Stanford University released its 2024 AI Index Report, which found that benchmark comparisons with humans have gotten less relevant attributable to the rapid advancement of AI.

The Annual report offers a comprehensive insight into the trends and standing of AI developments. The report says that AI models at the moment are improving so quickly that the benchmarks we use to measure them have gotten increasingly irrelevant.

Many industry benchmarks compare AI models to how well humans can perform tasks. The Massive Multitask Language Understanding (MMLU) benchmark is a great example.

It uses multiple-choice inquiries to assess LLMs in 57 subjects, including mathematics, history, law and ethics. The MMLU has been the AI ​​benchmark of selection since 2019.

The baseline human rating within the MMLU is 89.8%, and in 2019 the typical AI model achieved just over 30%. Just five years later, Gemini Ultra became the primary model to outperform the human baseline with a results of 90.04%.

The report notes that current “AI systems routinely outperform human performance on standard benchmarks.” The trends within the chart below seem to point that the MMLU and other benchmarks should be replaced.

AI models have met and exceeded human baselines in multiple benchmarks. Source: The AI ​​Index 2024 Annual Report

AI models have reached performance saturation on established benchmarks similar to ImageNet, SQuAD and SuperGLUE, prompting researchers to develop more sophisticated tests.

One example is the graduate-level Google-Proof Q&A Benchmark (GPQA), which allows AI models to be compared with really smart people relatively than average human intelligence.

The GPQA test consists of 400 difficult graduate-level multiple-choice questions.

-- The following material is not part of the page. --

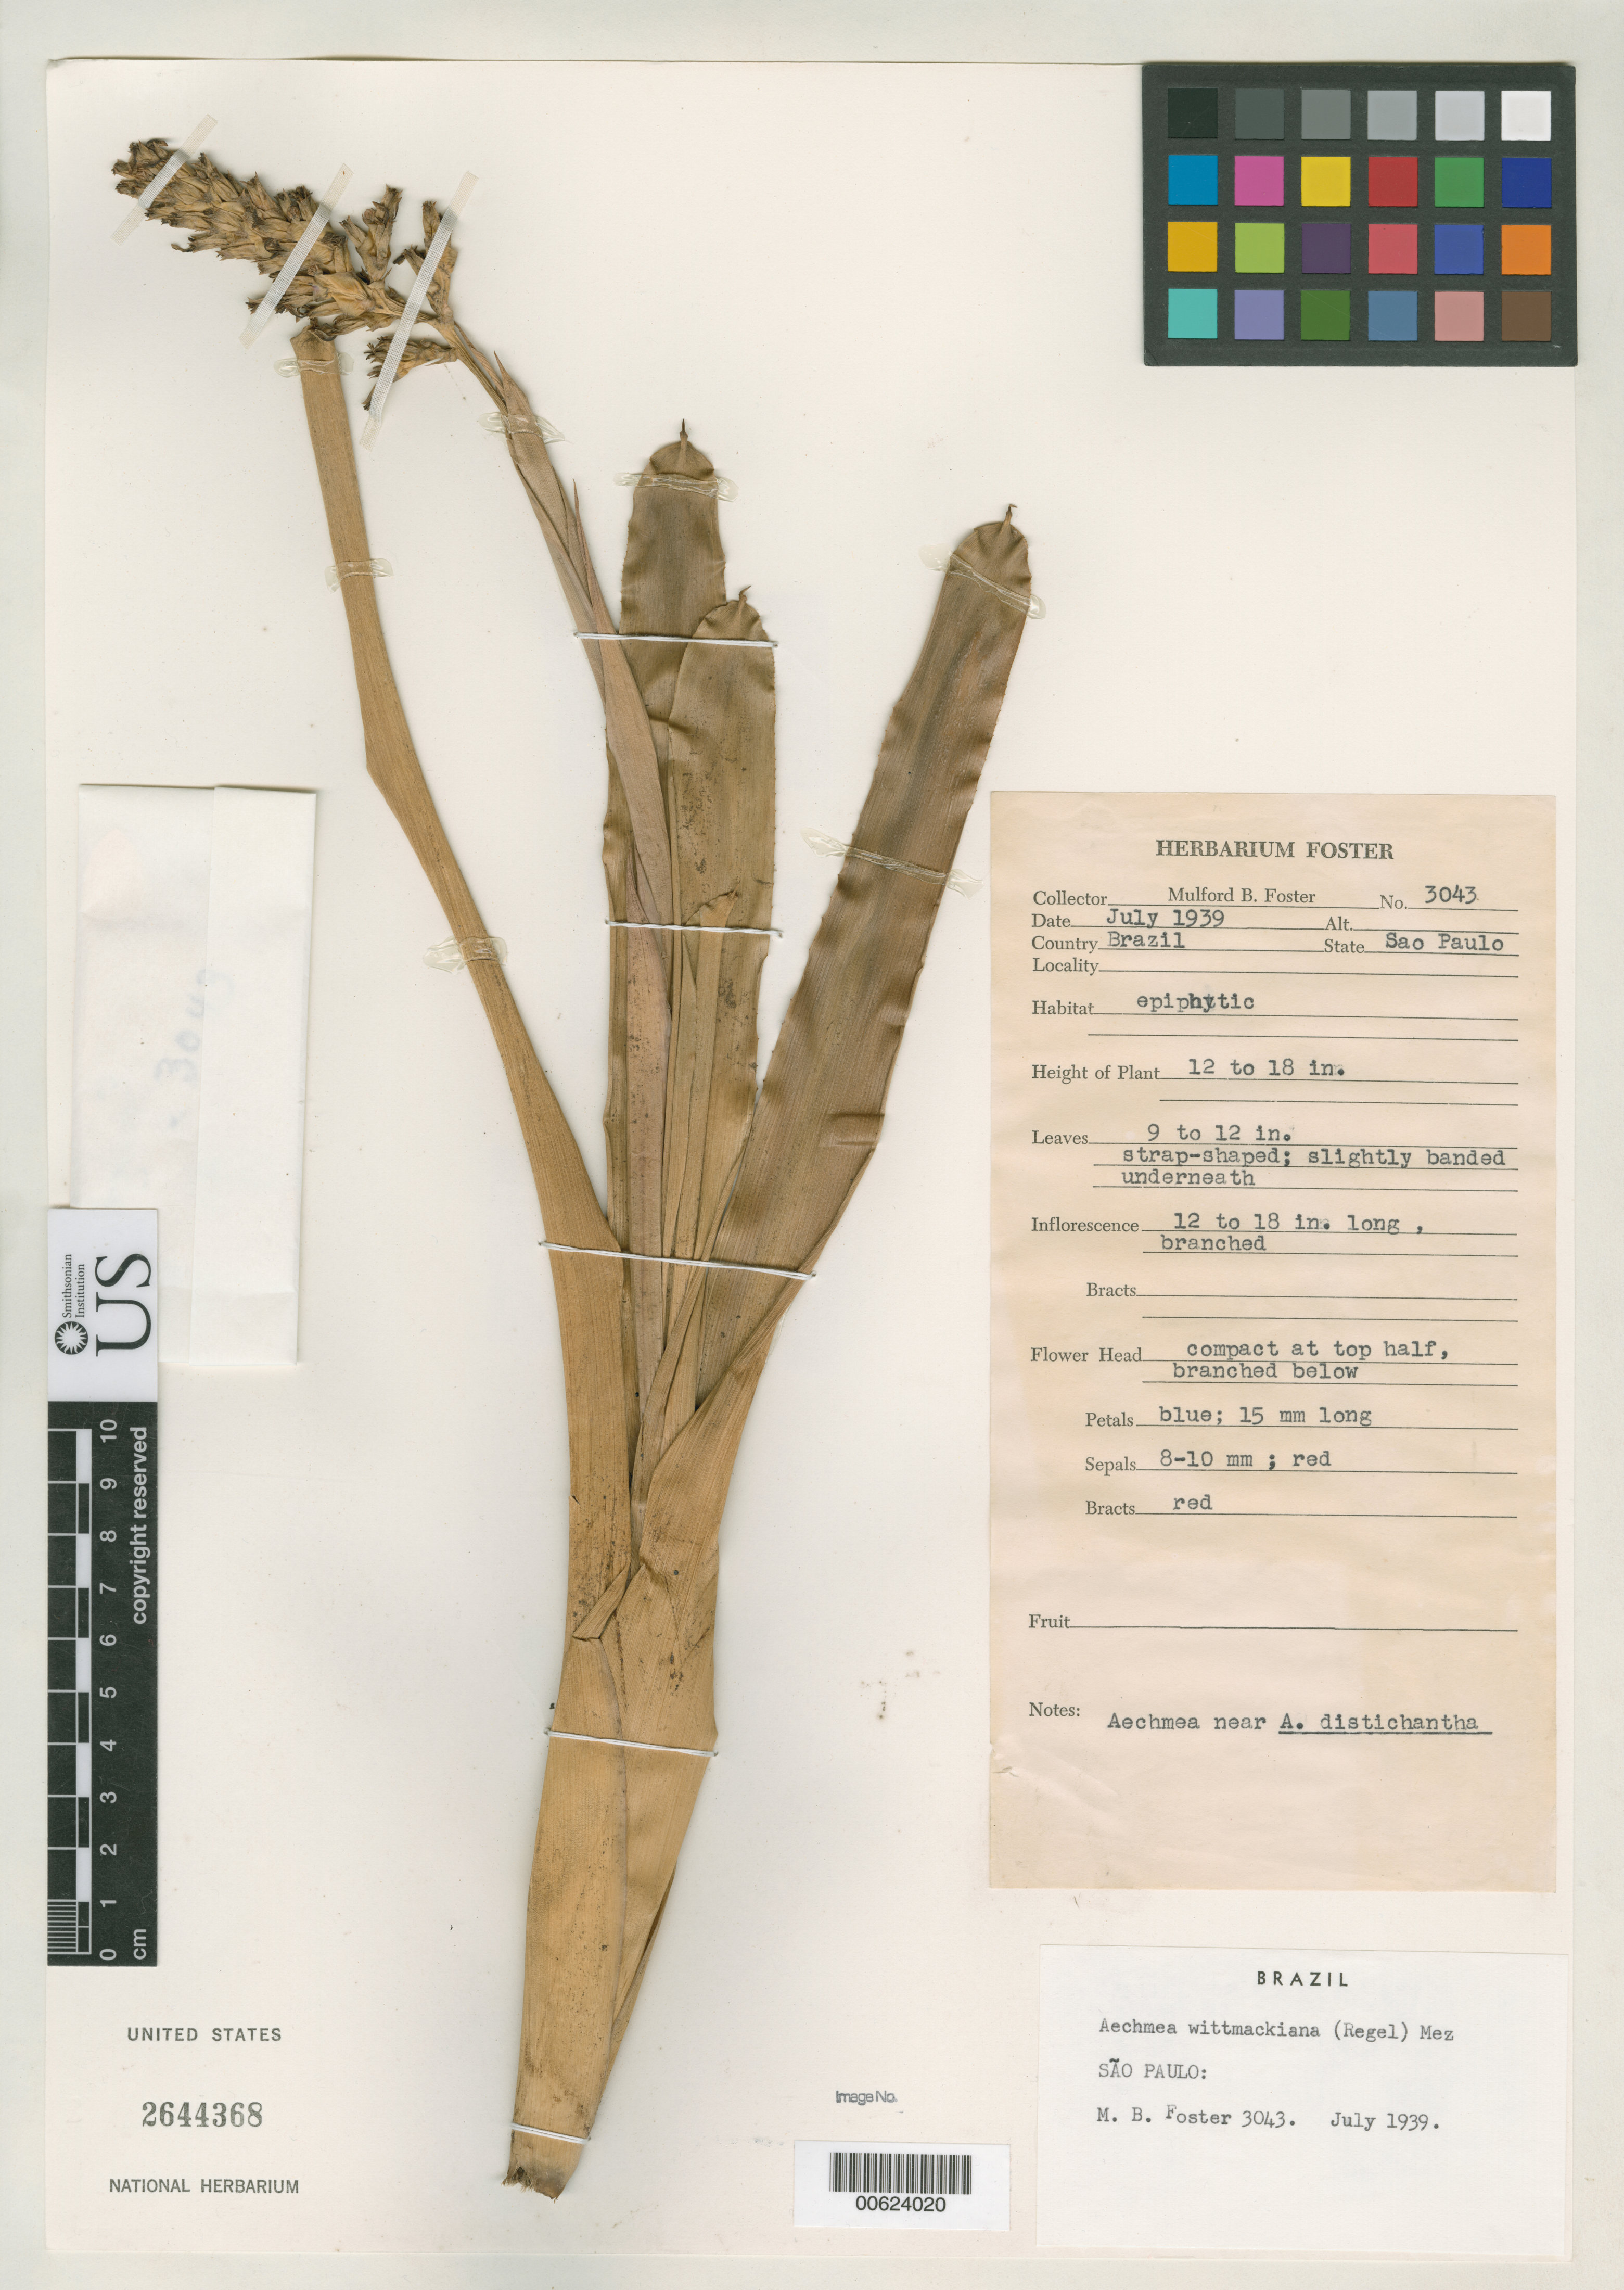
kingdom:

Experts who’ve a doctorate or are doing a doctorate answer the questions accurately 65% ​​of the time.

The GPQA paper states that “highly trained, non-expert validators achieve only 34% accuracy on questions outside their area of ​​expertise, despite spending, on average, greater than half-hour with unrestricted access to the Internet.”

Last month, Anthropic announced that Claude 3 scored just below 60% with a 5-shot CoT call. We will need a bigger scale.

Human reviews and safety

The report states that AI still faces significant problems: “It cannot reliably process facts, perform complex reasoning, or explain its conclusions.”

These limitations contribute to a different characteristic of the AI ​​system that the report says is poorly measured; AI security. We don't have effective benchmarks to say, “This model is safer than that.”

This is partly since it is difficult to measure and partly because “AI developers lack transparency, particularly in the case of disclosing training data and methods.”

The report noted that an interesting trend within the industry is crowdsourcing human assessments of AI performance as an alternative of benchmark testing.

Assessing a model's image aesthetics or prose is difficult with a test. As a result, the report states that “benchmarking has slowly shifted to incorporate human assessments similar to the chatbot Arena Leaderboard, relatively than computerized rankings similar to ImageNet or SQuAD.”

As AI models watch the human baseline disappear within the rearview mirror, sentiment may ultimately determine which model we use.

Trends suggest that AI models will eventually grow to be smarter than us and harder to measure. We might soon say, “I don’t know why, but I identical to this higher.”